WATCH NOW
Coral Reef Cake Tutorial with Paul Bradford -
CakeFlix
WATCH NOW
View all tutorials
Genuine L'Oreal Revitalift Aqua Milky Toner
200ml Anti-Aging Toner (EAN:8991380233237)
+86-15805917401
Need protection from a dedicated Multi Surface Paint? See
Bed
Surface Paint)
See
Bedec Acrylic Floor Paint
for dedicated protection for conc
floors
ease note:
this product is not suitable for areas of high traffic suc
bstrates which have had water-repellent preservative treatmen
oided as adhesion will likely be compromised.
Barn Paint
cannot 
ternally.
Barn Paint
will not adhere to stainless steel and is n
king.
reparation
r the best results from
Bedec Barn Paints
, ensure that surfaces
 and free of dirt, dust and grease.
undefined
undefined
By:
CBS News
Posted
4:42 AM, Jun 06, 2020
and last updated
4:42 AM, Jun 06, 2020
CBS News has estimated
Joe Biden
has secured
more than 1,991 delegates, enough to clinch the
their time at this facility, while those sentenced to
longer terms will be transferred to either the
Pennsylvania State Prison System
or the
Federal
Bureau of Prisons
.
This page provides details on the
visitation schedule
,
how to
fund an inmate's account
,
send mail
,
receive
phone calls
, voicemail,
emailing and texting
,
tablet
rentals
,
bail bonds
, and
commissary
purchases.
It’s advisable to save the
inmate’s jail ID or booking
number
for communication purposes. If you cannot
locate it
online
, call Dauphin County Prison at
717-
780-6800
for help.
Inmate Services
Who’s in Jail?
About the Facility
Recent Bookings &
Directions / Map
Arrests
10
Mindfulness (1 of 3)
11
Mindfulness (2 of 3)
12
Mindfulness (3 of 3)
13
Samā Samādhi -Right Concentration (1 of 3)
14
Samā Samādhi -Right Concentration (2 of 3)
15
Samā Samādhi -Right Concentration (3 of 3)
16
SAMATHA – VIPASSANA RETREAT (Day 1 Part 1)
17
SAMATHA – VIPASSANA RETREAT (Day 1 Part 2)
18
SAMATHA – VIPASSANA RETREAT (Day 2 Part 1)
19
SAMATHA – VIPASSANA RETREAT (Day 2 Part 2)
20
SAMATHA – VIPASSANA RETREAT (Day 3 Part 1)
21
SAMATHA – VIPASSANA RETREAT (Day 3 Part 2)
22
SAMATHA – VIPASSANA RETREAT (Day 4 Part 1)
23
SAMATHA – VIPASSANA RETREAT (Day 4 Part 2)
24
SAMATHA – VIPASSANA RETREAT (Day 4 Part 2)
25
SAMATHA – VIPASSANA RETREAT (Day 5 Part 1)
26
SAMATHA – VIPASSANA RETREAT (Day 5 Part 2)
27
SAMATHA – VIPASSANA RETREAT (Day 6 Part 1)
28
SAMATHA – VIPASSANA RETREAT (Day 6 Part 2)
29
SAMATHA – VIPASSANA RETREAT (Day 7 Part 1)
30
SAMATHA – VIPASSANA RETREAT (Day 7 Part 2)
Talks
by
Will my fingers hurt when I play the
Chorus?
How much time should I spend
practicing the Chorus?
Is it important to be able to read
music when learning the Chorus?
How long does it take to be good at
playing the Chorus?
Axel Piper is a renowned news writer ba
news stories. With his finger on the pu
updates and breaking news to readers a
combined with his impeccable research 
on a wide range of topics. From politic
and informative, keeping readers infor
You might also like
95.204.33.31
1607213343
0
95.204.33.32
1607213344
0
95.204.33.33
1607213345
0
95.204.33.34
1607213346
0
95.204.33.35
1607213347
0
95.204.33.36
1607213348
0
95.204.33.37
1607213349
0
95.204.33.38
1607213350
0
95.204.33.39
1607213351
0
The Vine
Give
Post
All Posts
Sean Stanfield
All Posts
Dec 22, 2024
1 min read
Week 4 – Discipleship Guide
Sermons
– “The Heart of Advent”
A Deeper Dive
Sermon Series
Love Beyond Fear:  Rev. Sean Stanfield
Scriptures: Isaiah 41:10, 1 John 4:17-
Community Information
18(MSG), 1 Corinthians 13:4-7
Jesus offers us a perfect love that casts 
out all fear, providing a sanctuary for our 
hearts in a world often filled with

**Problem description**
In the listing, how many lines have the word "Chorus"? Write only that number.

**Answer space**
4